Sweet Jeebus, mortage servicers had PASSWORD CONTROLLED ACCESS TO BORROWER PAYMENT RECORDS, and altered them?
OMG! Just when I think, "Finally, I've been cynical enough!" something even more appalling scuttles out from under a new rock! Here's a great summary of the state of play on foreclosure fraud at Yves's place; this is I thought was the nut graf:
LPS’s [Lender Processing Services] reach is wide. 14 of the 15 biggest loan servicers are its clients and every one of the 50 biggest banks use some of its services [for mortgage and foreclosure procssing]. ...
The City of St. Clair Shores Employees’ Retirement System is the lead plaintiff in a class action lawsuit against Lender LPS that was amended and expanded yesterday. The suit is against the company and its three top officers, char[g]ing them with violations of Federal securities laws with the intent of inflating the company’s revenues and stock price.
The filing relies heavily on affidavits by 17 confidential witnesses, all former LPS employees, some of them supervisory level. It is thus able to allege that bad practices were widespread and clearly designed and driven by top management.
Yes, control fraud, organized and carried out by thieves and looters at the executive level (sorry for the redundancy). In other words, yes, we need to see bankster CEOs in orange jumpsuits doing the perp walk.
But read on! ZOMG! ZOMG! ZOMG! ZOMG! ZOMG! ZOMG! ZOMG! ZOMG! ZOMG!
But the new and more troubling material is the mess LPS has made of bank records. LPS employees were given password controlled access to borrower payment records and could and did alter those accounts. These passwords were routinely and widely shared, in contravention of good practice. And since everything at LPS was organized around maximizing throughput rather than doing anything correctly, the errors were widespread:
LPS employees were rewarded for their speed, and this resulted in the violation of security protocols and significant and pervasive errors in the default services that they were providing (e.g., the application of mortgage payments to incorrect accounts). ....

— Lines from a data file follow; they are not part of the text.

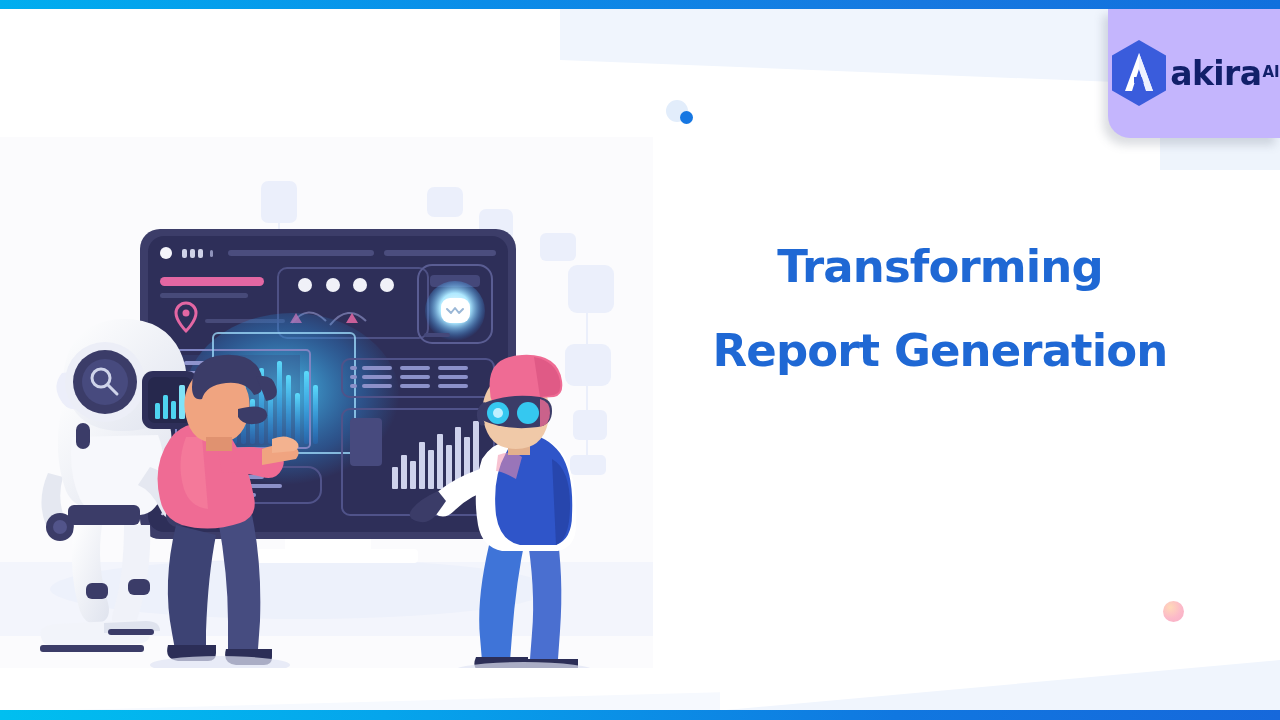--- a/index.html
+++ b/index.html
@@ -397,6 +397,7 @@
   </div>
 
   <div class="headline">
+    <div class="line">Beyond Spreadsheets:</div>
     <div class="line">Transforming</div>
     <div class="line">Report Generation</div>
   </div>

Now consider the question of the integrity of borrower records. Because LPS was so casual about password control, a large number of employees could and did:
….access mortgage records of borrowers and alter them by changing entries, reversing transactions, adding transactions, and moving funds in and out of suspense accounts.
And the company was not terribly concerned about accuracy:
There was a huge volume of ledgers that had to be created and problems in loan files that had to be researched and unraveled by CW [Confidential Witness] 16 and his colleagues. These problems included, among others, missing payments, misapplied payments from other loan files, and payments that should have been attributed to other loans…
... According to CW16 “a lot of people didn’t understand the financial side and just winged it.”
Ya know, I can screw up my account all on own without any help from the banksters. But if I were rewarded for my speed, I bet I could screw it up even faster!